● **Task instructions**:
Without the pictures, print the lines running from the beginning of the material to the line containing "ДИРЕКТОР ДЕПАРТАМЕНТА", both ends included.

** Information follows **

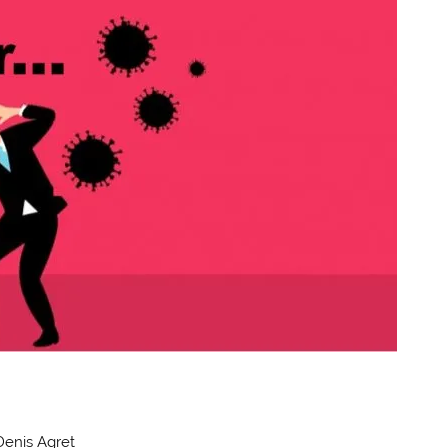
Denis Agret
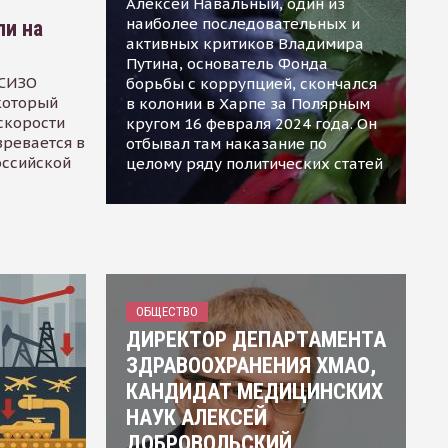
Алексей Навальный, один из
наиболее последовательных и
ли на
активных критиков Владимира
Путина, основатель Фонда
 СИЗО
борьбы с коррупцией, скончался
 который
в колонии в Харпе за Полярным
скорости
кругом 16 февраля 2024 года. Он
зревается в
отбывал там наказание по
оссийской
целому ряду политических статей
ОБЩЕСТВО
ДИРЕКТОР ДЕПАРТАМЕНТА
ЗДРАВООХРАНЕНИЯ ХМАО,
КАНДИДАТ МЕДИЦИНСКИХ
НАУК АЛЕКСЕЙ
ДОБРОВОЛЬСКИЙ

** End of Information **

● **Task result**:
Denis Agret
Алексей Навальный, один из
наиболее последовательных и
ли на
активных критиков Владимира
Путина, основатель Фонда
 СИЗО
борьбы с коррупцией, скончался
 который
в колонии в Харпе за Полярным
скорости
кругом 16 февраля 2024 года. Он
зревается в
отбывал там наказание по
оссийской
целому ряду политических статей
ОБЩЕСТВО
ДИРЕКТОР ДЕПАРТАМЕНТА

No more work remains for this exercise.